═════ Exercise materials

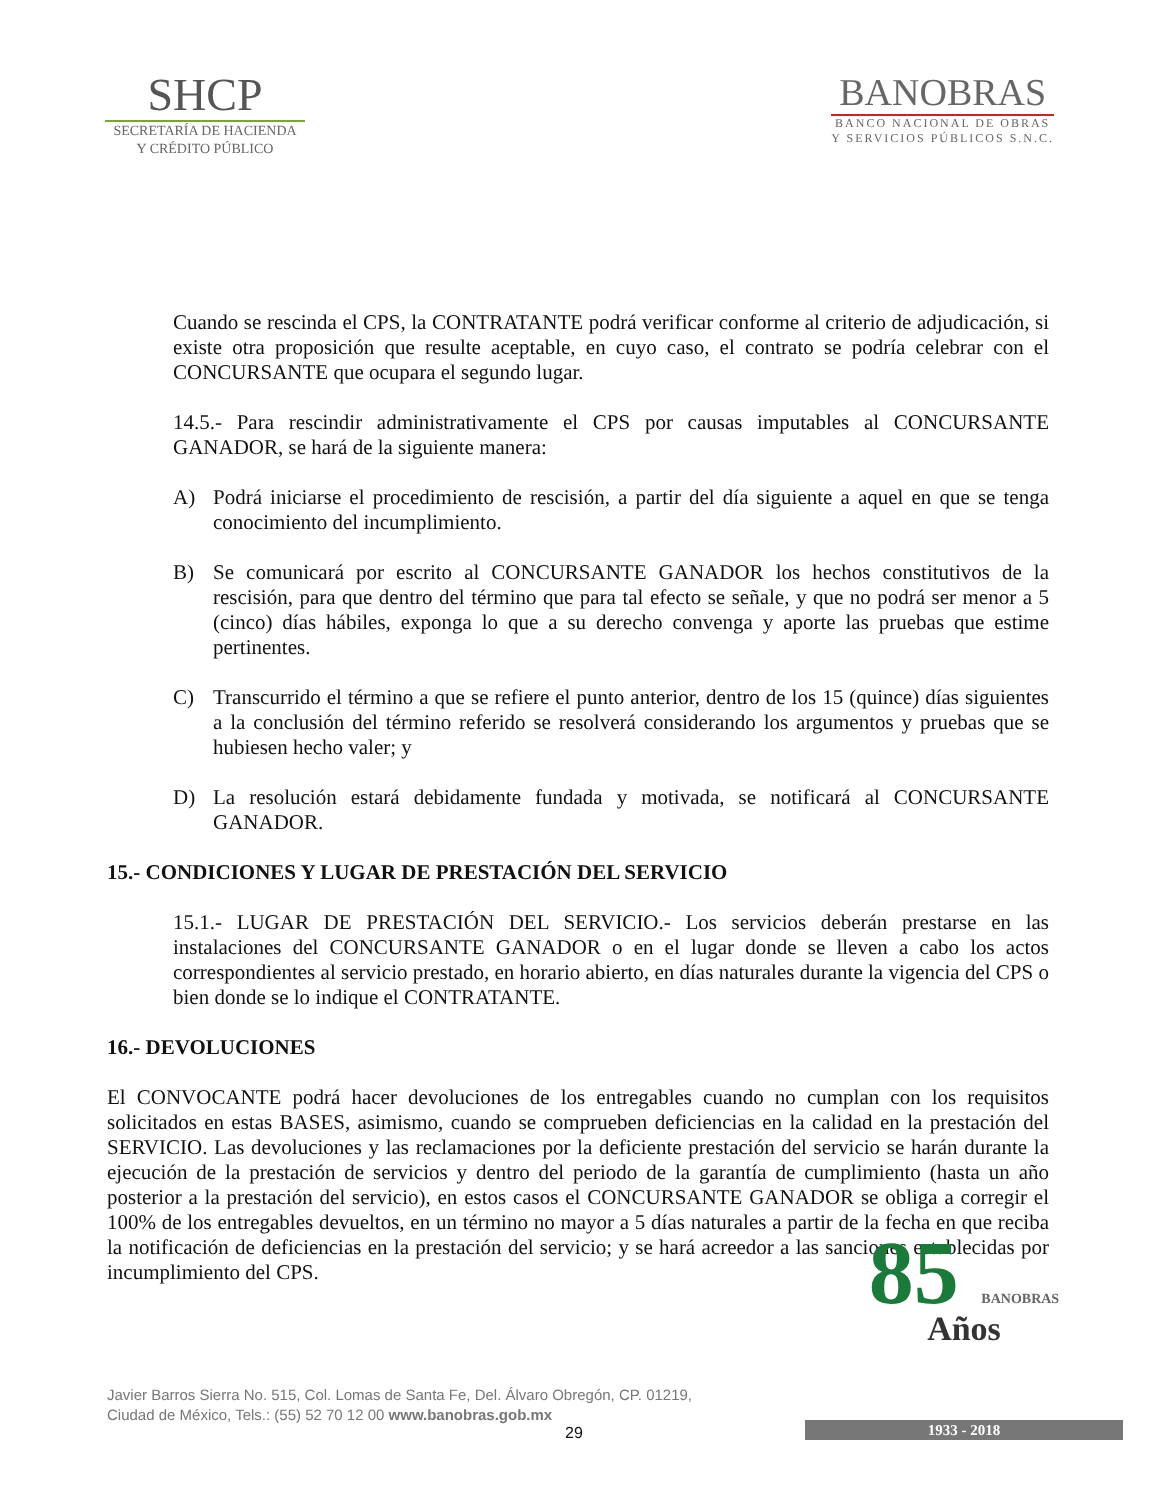SHCP
SECRETARÍA DE HACIENDA
Y CRÉDITO PÚBLICO
BANOBRAS
BANCO NACIONAL DE OBRAS
Y SERVICIOS PÚBLICOS S.N.C.
Cuando se rescinda el CPS, la CONTRATANTE podrá verificar conforme al criterio de adjudicación, si existe otra proposición que resulte aceptable, en cuyo caso, el contrato se podría celebrar con el CONCURSANTE que ocupara el segundo lugar.
14.5.- Para rescindir administrativamente el CPS por causas imputables al CONCURSANTE GANADOR, se hará de la siguiente manera:
A) Podrá iniciarse el procedimiento de rescisión, a partir del día siguiente a aquel en que se tenga conocimiento del incumplimiento.
B) Se comunicará por escrito al CONCURSANTE GANADOR los hechos constitutivos de la rescisión, para que dentro del término que para tal efecto se señale, y que no podrá ser menor a 5 (cinco) días hábiles, exponga lo que a su derecho convenga y aporte las pruebas que estime pertinentes.
C) Transcurrido el término a que se refiere el punto anterior, dentro de los 15 (quince) días siguientes a la conclusión del término referido se resolverá considerando los argumentos y pruebas que se hubiesen hecho valer; y
D) La resolución estará debidamente fundada y motivada, se notificará al CONCURSANTE GANADOR.
15.- CONDICIONES Y LUGAR DE PRESTACIÓN DEL SERVICIO
15.1.- LUGAR DE PRESTACIÓN DEL SERVICIO.- Los servicios deberán prestarse en las instalaciones del CONCURSANTE GANADOR o en el lugar donde se lleven a cabo los actos correspondientes al servicio prestado, en horario abierto, en días naturales durante la vigencia del CPS o bien donde se lo indique el CONTRATANTE.
16.- DEVOLUCIONES
El CONVOCANTE podrá hacer devoluciones de los entregables cuando no cumplan con los requisitos solicitados en estas BASES, asimismo, cuando se comprueben deficiencias en la calidad en la prestación del SERVICIO. Las devoluciones y las reclamaciones por la deficiente prestación del servicio se harán durante la ejecución de la prestación de servicios y dentro del periodo de la garantía de cumplimiento (hasta un año posterior a la prestación del servicio), en estos casos el CONCURSANTE GANADOR se obliga a corregir el 100% de los entregables devueltos, en un término no mayor a 5 días naturales a partir de la fecha en que reciba la notificación de deficiencias en la prestación del servicio; y se hará acreedor a las sanciones establecidas por incumplimiento del CPS.
Javier Barros Sierra No. 515, Col. Lomas de Santa Fe, Del. Álvaro Obregón, CP. 01219,
Ciudad de México, Tels.: (55) 52 70 12 00 www.banobras.gob.mx
29
85 BANOBRAS
Años
1933 - 2018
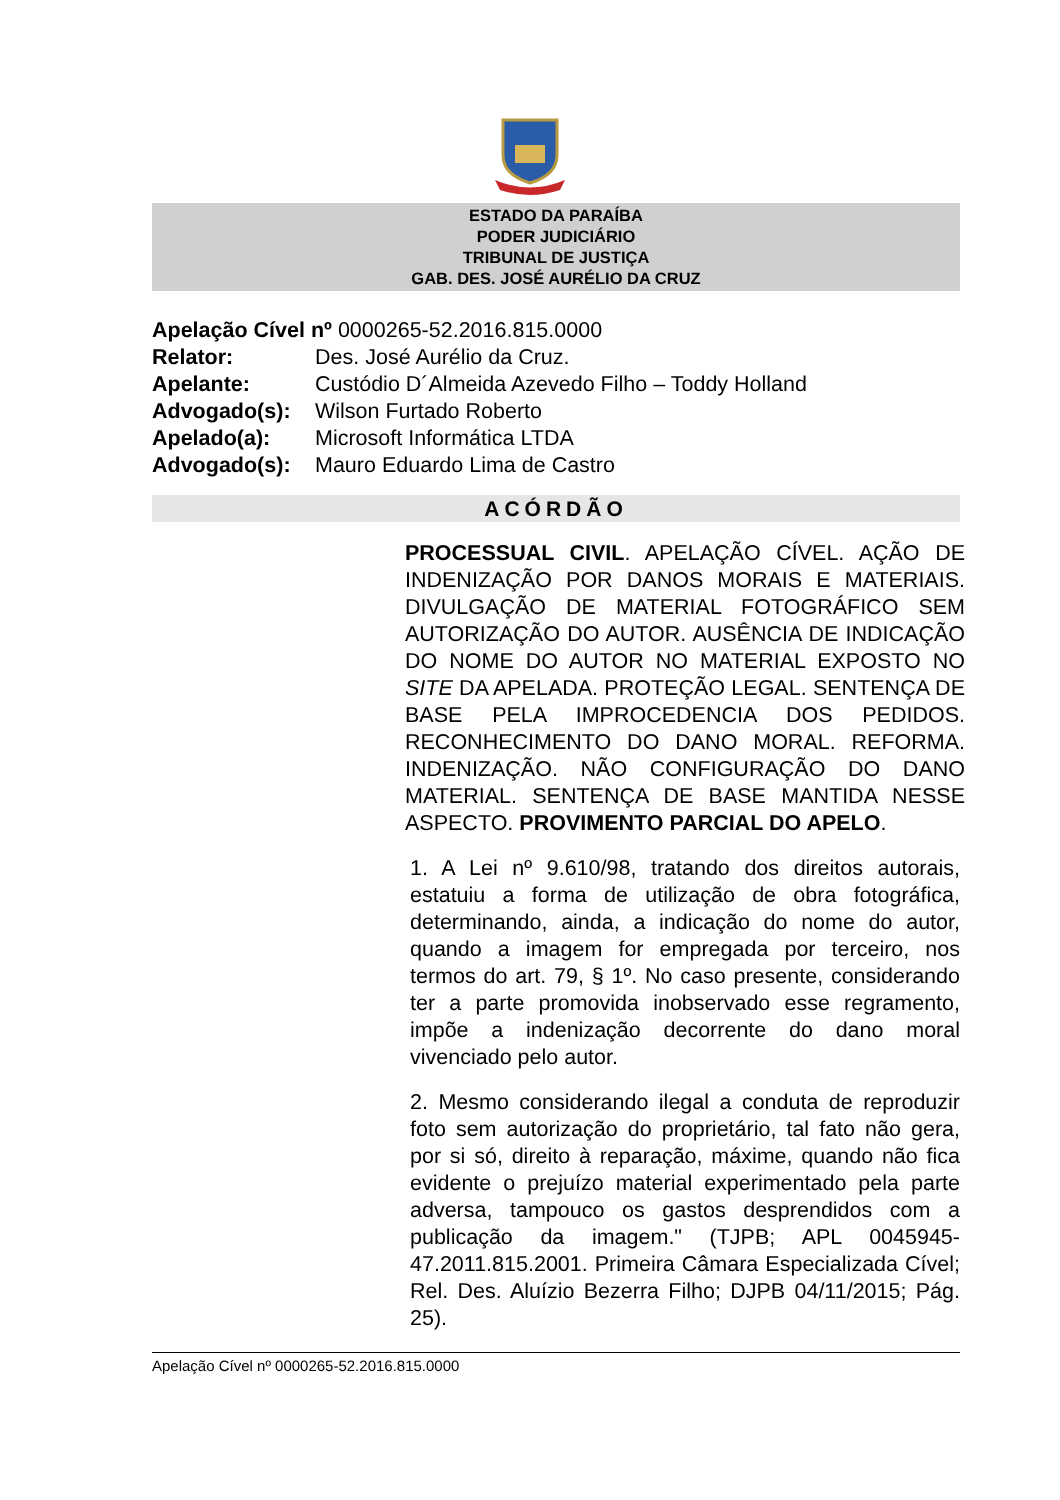ESTADO DA PARAÍBA
PODER JUDICIÁRIO
TRIBUNAL DE JUSTIÇA
GAB. DES. JOSÉ AURÉLIO DA CRUZ
Apelação Cível nº 0000265-52.2016.815.0000
| Relator: | Des. José Aurélio da Cruz. |
| Apelante: | Custódio D´Almeida Azevedo Filho – Toddy Holland |
| Advogado(s): | Wilson Furtado Roberto |
| Apelado(a): | Microsoft Informática LTDA |
| Advogado(s): | Mauro Eduardo Lima de Castro |
ACÓRDÃO
PROCESSUAL CIVIL. APELAÇÃO CÍVEL. AÇÃO DE INDENIZAÇÃO POR DANOS MORAIS E MATERIAIS. DIVULGAÇÃO DE MATERIAL FOTOGRÁFICO SEM AUTORIZAÇÃO DO AUTOR. AUSÊNCIA DE INDICAÇÃO DO NOME DO AUTOR NO MATERIAL EXPOSTO NO SITE DA APELADA. PROTEÇÃO LEGAL. SENTENÇA DE BASE PELA IMPROCEDENCIA DOS PEDIDOS. RECONHECIMENTO DO DANO MORAL. REFORMA. INDENIZAÇÃO. NÃO CONFIGURAÇÃO DO DANO MATERIAL. SENTENÇA DE BASE MANTIDA NESSE ASPECTO. PROVIMENTO PARCIAL DO APELO.
1. A Lei nº 9.610/98, tratando dos direitos autorais, estatuiu a forma de utilização de obra fotográfica, determinando, ainda, a indicação do nome do autor, quando a imagem for empregada por terceiro, nos termos do art. 79, § 1º. No caso presente, considerando ter a parte promovida inobservado esse regramento, impõe a indenização decorrente do dano moral vivenciado pelo autor.
2. Mesmo considerando ilegal a conduta de reproduzir foto sem autorização do proprietário, tal fato não gera, por si só, direito à reparação, máxime, quando não fica evidente o prejuízo material experimentado pela parte adversa, tampouco os gastos desprendidos com a publicação da imagem." (TJPB; APL 0045945-47.2011.815.2001. Primeira Câmara Especializada Cível; Rel. Des. Aluízio Bezerra Filho; DJPB 04/11/2015; Pág. 25).
Apelação Cível nº 0000265-52.2016.815.0000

══════════

## What to do:
Copy out, exactly and alone, the lines of the entries above between the ones holding "14.5.- Para rescindir" and "A) Podrá iniciarse", inclusive.

## Written answer:
14.5.- Para rescindir administrativamente el CPS por causas imputables al CONCURSANTE GANADOR, se hará de la siguiente manera:
A) Podrá iniciarse el procedimiento de rescisión, a partir del día siguiente a aquel en que se tenga conocimiento del incumplimiento.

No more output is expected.